Figure 4(a) illustrates a bleed-through degraded document image, as can be seen in Fig. 4(c) the bleed-through is reasonably well removed by using our method. The proposed method can suppress more noise than Sauvola’s method because it suppresses the contrast of the document background through the normalization in the initialization step. As a comparison, Sauvola’s method simply classifies dark background pixels as the text pixels improperly.

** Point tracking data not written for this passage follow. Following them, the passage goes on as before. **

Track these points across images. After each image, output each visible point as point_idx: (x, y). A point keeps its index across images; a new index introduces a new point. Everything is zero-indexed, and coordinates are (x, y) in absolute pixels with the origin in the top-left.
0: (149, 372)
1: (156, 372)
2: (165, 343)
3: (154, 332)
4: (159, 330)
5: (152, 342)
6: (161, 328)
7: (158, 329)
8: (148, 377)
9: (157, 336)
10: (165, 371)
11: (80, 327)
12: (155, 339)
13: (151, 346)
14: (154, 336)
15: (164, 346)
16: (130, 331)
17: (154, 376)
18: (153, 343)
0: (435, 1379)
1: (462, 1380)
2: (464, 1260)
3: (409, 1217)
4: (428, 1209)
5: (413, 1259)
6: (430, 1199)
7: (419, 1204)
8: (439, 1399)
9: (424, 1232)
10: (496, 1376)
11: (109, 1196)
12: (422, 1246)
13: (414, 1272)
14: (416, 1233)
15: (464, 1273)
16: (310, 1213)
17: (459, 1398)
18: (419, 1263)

Figures 3(a) and 5(a) illustrate a faint characters degraded document image. Figure 5 shows that the proposed technique is tolerant to the variations in document contrast and able to binarize faint characters and badly illuminated image with little background noise where some other methods may either introduce a certain amount of noise or fail to detect the document text with a low image contrast shown in Fig. 3(c).

Fig. 3.
figure 3

Image H12 from the HDIBCO’12 test dataset: (a) input image, (b) binarization results obtained using Sauvola’s method, (c) Lelore’s method (ranked 2nd in H-DIBCO’12) and (d) the proposed method

Figures 2, 3, 4 and 5 further show four document binarization examples. As shown, our proposed method extracts the text properly from document images that suffer from different types of degradation. On the other hand, Sauvola’s method often produces a certain amount of noise due to the variation within the background.

Fig. 4.
figure 4

Image HW4 from the DIBCO’13 test dataset: (a) input image, (b) binarization results obtained using Sauvola’s method and (c) the proposed method

Fig. 5.
figure 5

Image H04 from the HDIBCO’10 test dataset: (a) input image, (b) Sauvola’s method and (c) the proposed method

4 Conclusion and Future Prospects

This paper presents an efficient historical document image binarization technique that is efficient against different types of document degradation such as faint characters and uneven illumination. The proposed technique makes use of Sauvola’s algorithm and the image contrast that is evaluated based on the local minimum and maximum. Such a combined method leads, as shown in the experiments, to high accuracy when applied to historical document images, with a variety of degradations. The proposed method succeeds indeed to capture low and correctly contrasted objects inside a single document. However, the performance of our binarization method is limited in case of both small and large objects in a same document; Sauvola’s method fails to retrieve all objects correctly because its window parameter is defined for an image as a whole. In future work we will focus on handling various object sizes.